Keynote panelists are introduced at the first POWA Conference. Photo by Clara Paulson.
The first Point On Wave Applications (POWA) Conference brought more than 70 engineers, managers, academics, vendors and industry experts from across the power industry to the University of Tennessee at Chattanooga campus on Oct. 7-8.
Held at the Wolford Family Athletic Center, the two-day event focused on how point-on-wave data is being applied in the planning, operation and maintenance of power generation, transmission and distribution systems.
The POWA conference featured 12 technical presentations, a keynote panel and workshops led by Grid Protection Alliance (GPA), Schweitzer Engineering Laboratories (SEL), Vaisala, PingThings and Mehta Tech Inc.

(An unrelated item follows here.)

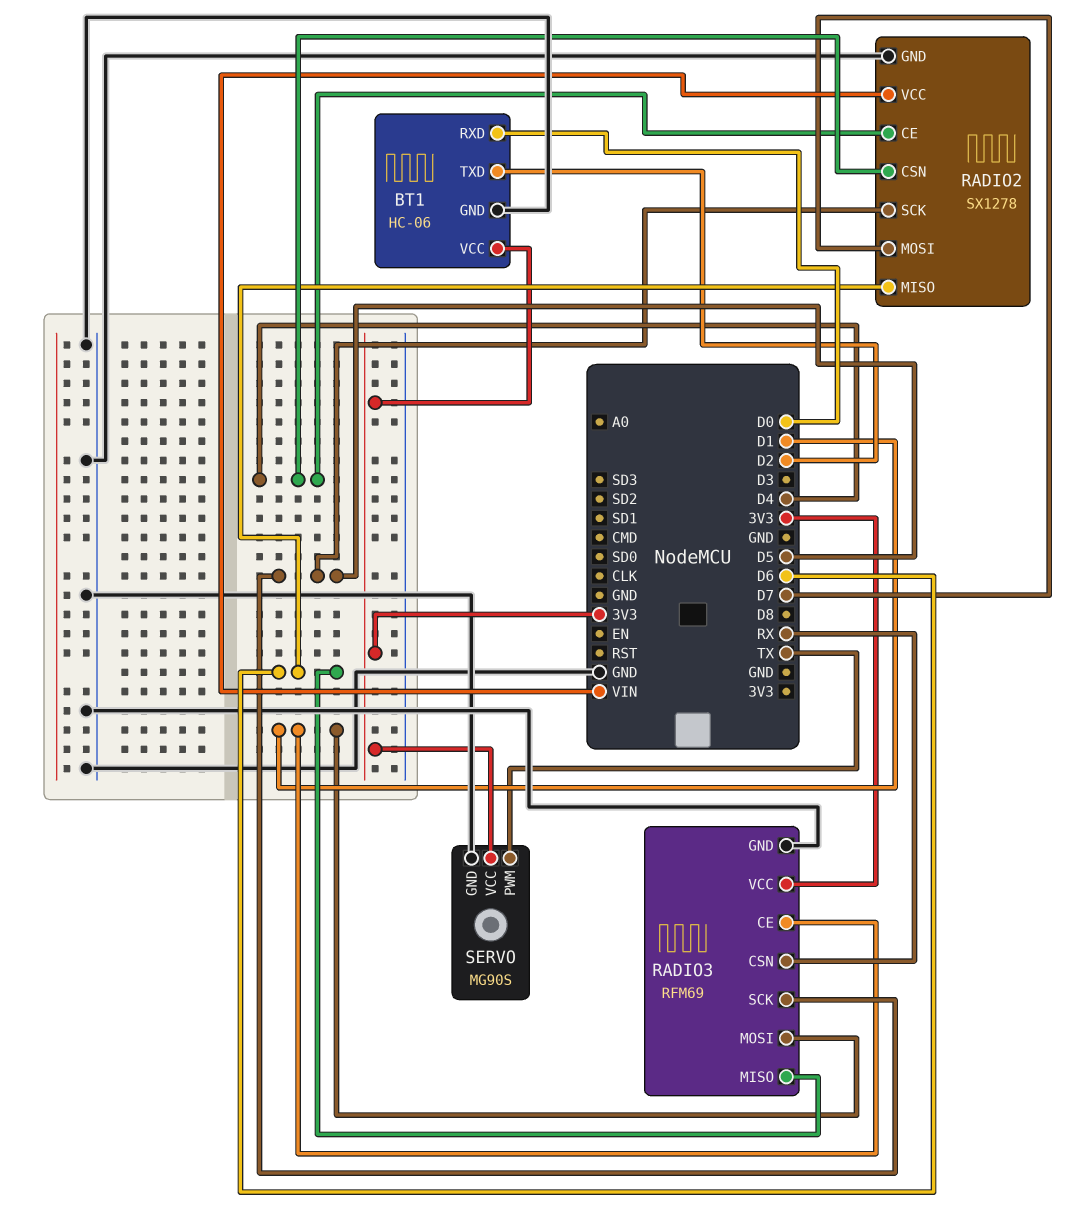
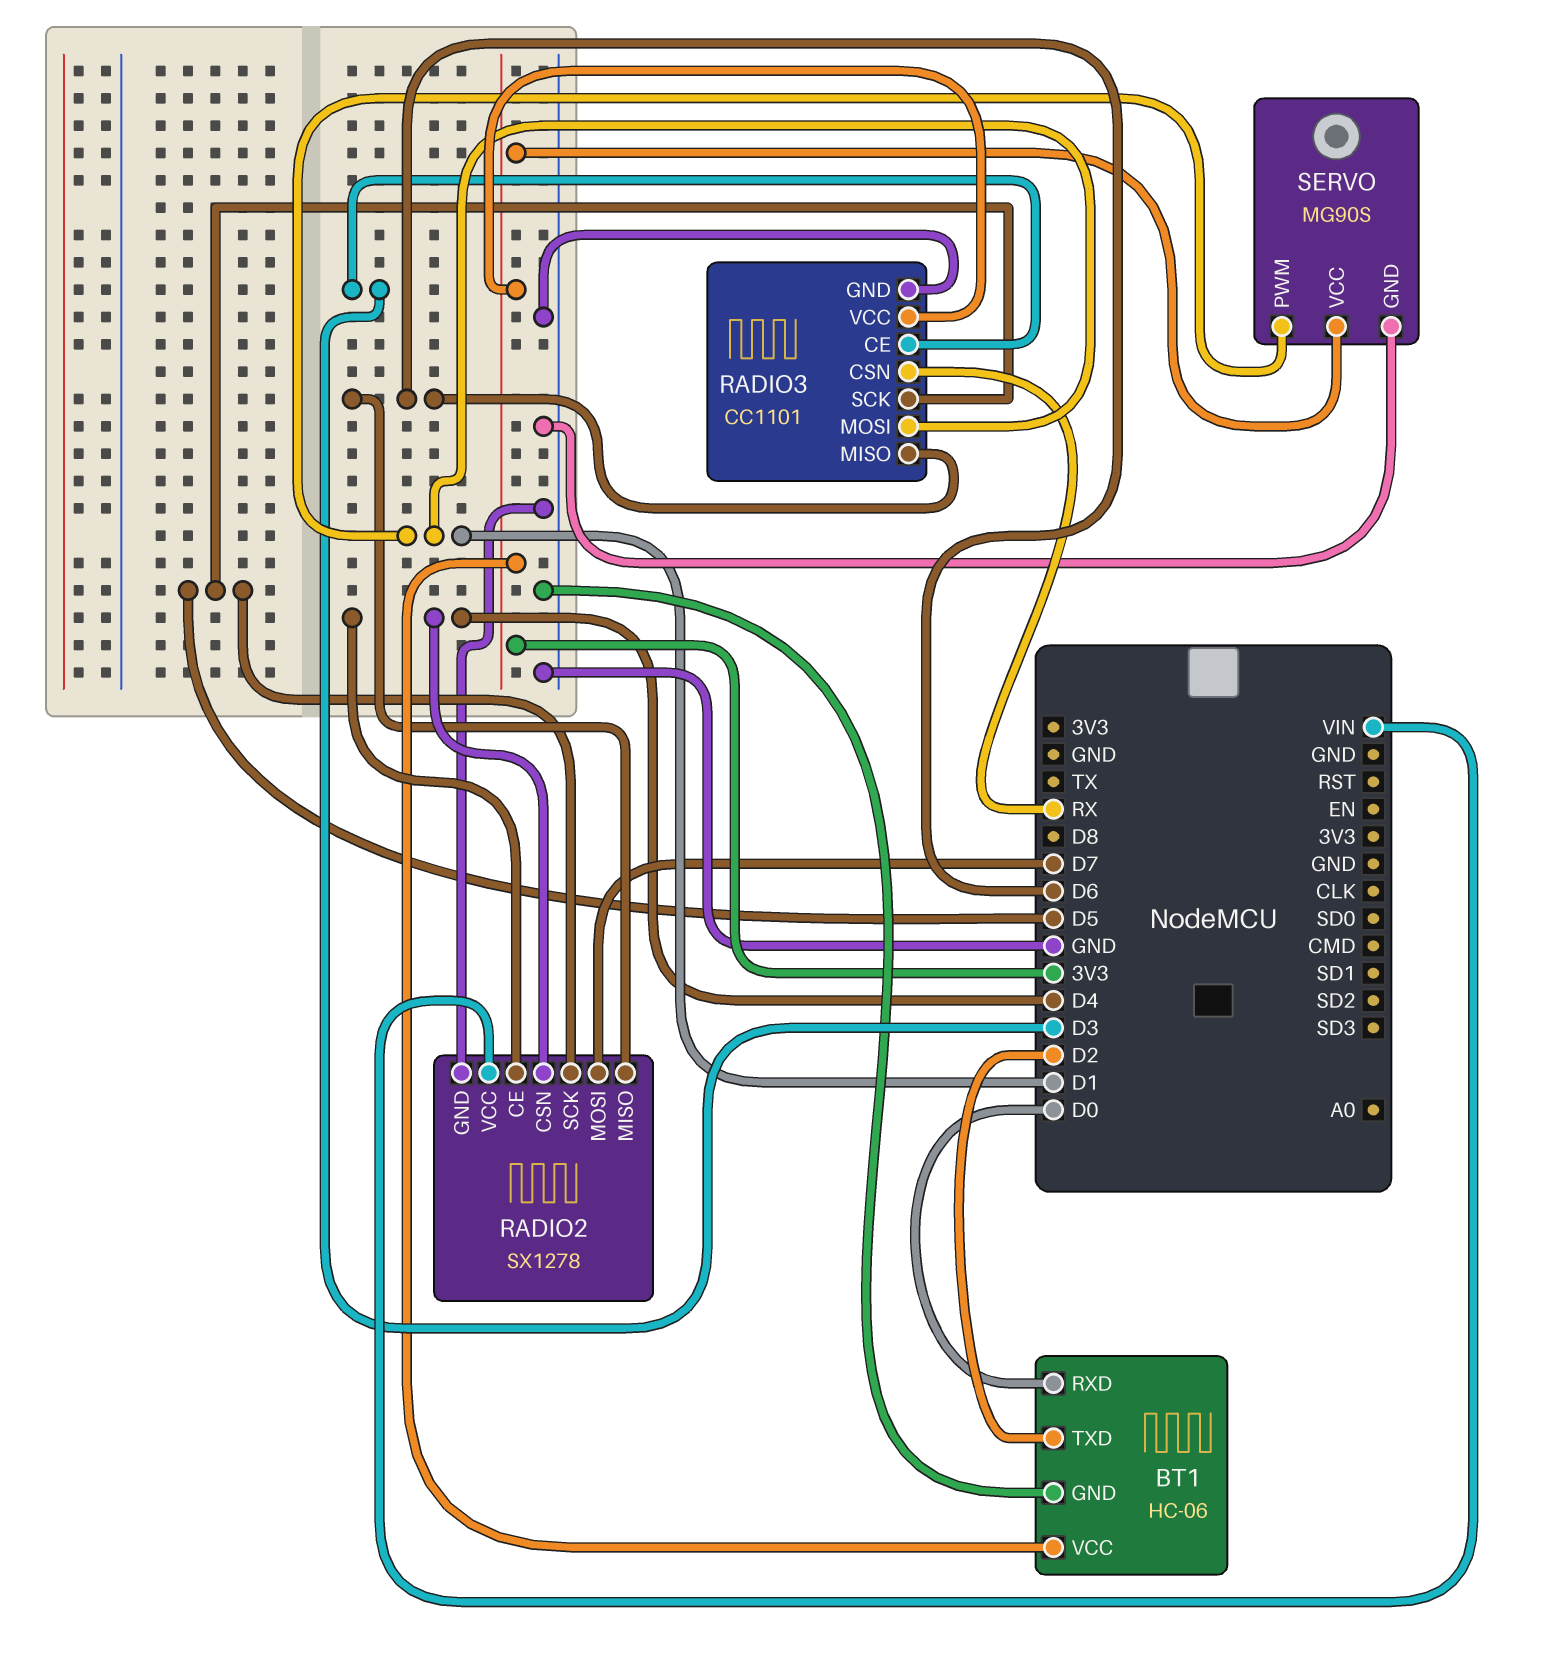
RADIO3: RFM69 -> CC1101
RADIO3 pin CE: D1 -> D3
SERVO pin PWM: TX -> D1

Sponsors included APP Engineering, EPB, Mehta Tech, SEL, Lifescale Analytics and GPA.
Workshops during the conference offered hands-on tutorials in the use of vendor tools to measure, collect, manage and analyze point-on-wave data.
Dr. Don Reising, Guerry and UC Foundation professor of electrical engineering at UTC, served as the lead organizer, along with Christoph Lackner of GPA and Theo Laughner and Lauri Okun of Lifescale Analytics.
The keynote session, “Perspectives on the Importance of POWA for the Utility Industry,” brought together leading voices from policy, research and applied technology to discuss how high-fidelity grid data is reshaping utility operations and reliability. The keynote panelists included:
- Bruce Walker, former assistant secretary for the U.S. Department of Energy’s Office of Electricity, who discussed the role of data in national grid modernization and reliability.
- Dr. Bill Howe, director of data science at the Electric Power Research Institute, who focused on operationalizing point-on-wave data at scale and improving interoperability.
- Dr. Hamed Mohsenian-Rad, professor of electrical engineering at the University of California, Riverside, who shared research on smart grid sensors, data analytics and system protection.
- Jim Glass, assistant vice president of smart grid operations at EPB, who provided a utility-side view of how high-resolution data improves reliability and reduces outages.
- Dr. Ellery Blood of SEL, who discussed advances in digital power system innovation and the use of point-on-wave data for system protection and automation.